In realtà, i primi effetti si vedono già due anni dopo, all’Hazeltine National Golf Club di Chaska, Minnesota, dove gli americani riconquistano la Ryder dopo 8 anni di digiuno, battendo nettamente l’Europa 17 a 11. In realtà, però, si tratta solo di una breve parentesi, ridimensionata dal capolavoro messo in piedi da Francesco Molinari e compagni nel 2018 a Le Golf National di Parigi. Sono giorni storici per il golfista torinese, tra l'altro fresco della prima vittoria italiana in un Major, l’Open Championship. Molinari vince tutti e 5 gli incontri disputati (primo atleta del Vecchio Continente a riuscirci) e, non a caso, il punto decisivo del torneo porta la sua indelebile firma: la pallina gettata in acqua dal suo avversario, Phil Mickelson, gli regala la ribalta assoluta. Nei primi quattro match, in coppia con l’amico Tommy Fleetwood, fa emergere tutta la straripante qualità di atleta che sa gestire la tensione con freddezza e carisma, mettendo a frutto i progressi tecnici, soprattutto nel putt. Ad andare in difficoltà con Molinari è anche Tiger Woods, sconfitto tre voltenei match doppi.

È anche grazie questa impresa, oltre ovviamente grazie al suo passaporto, che Molinari si è guadagnato l’onore di essere uno dei 5 vicecapitani scelti da Luke Donald per il Team Europe (insieme al fratello Edoardo con il quale giocò e vinse l’edizione del 2010 al Celtic Manor) nell’imminente edizione italiana della Ryder Cup, al Marco Simone, a Roma. Non ci saranno ovviamente solo loro a difendere i colori dell'Europa, ma anche, tra gli altri, Jon Rahm, Rory McIlroy e Matthew Fitzpatrick, tutti vincitori di Major. Certo non sarà facile ripetere quanto fatto a Parigi ma, per la prima volta che si gioca la Ryder Cup in Italia, si ha l'impressione che la sfida vada persino oltre i confini del campo da gioco.

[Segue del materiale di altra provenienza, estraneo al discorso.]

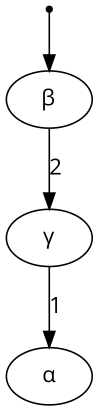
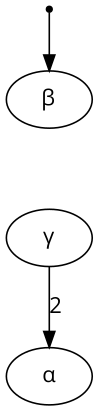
  digraph {
    fontname="Open Sans"
    node [fontname="Open Sans"]
    edge [fontname="Open Sans"]
    0 [shape=point]
    n2 [label="&beta;"]
    n3 [label="&gamma;"]
    n4 [label="&alpha;"]
    0 -> n2
-   n2 -> n3 [label=2]
-   n3 -> n4 [label=1]
+   n3 -> n4 [label=2]
  }
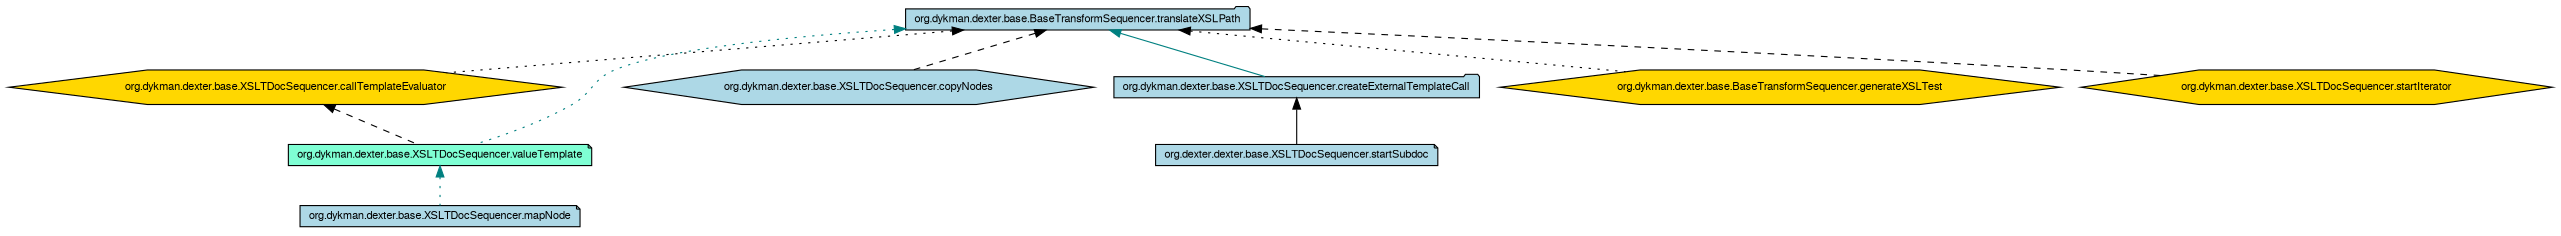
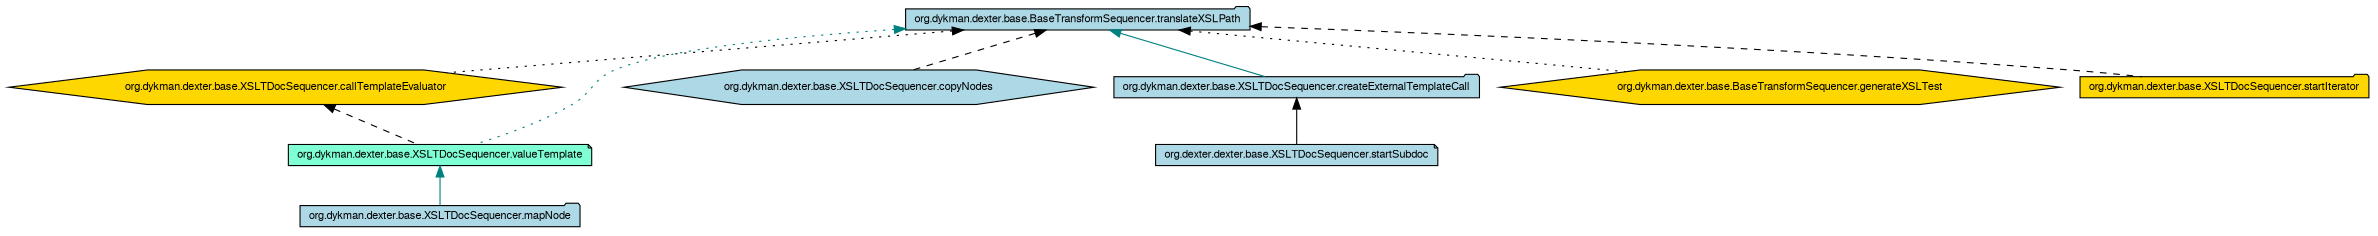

Le autorità sportive infatti sperano che l'evento farà da volano, come si dice, all'intero movimento, che al momento conta meno di 100mila praticanti. La Federazione sognadi raddoppiare la cifra ma è difficile che un singolo evento, per quanto ben riuscito, possa da solo fare da leva. Certo, la Ryder Cup ha il potere di generare storie uniche e chissà che questa edizione non possa rinnovarlo. Anche solo avere la possibilità di assistere dal vivo alla storia del golf, alla fine, è una grande notizia.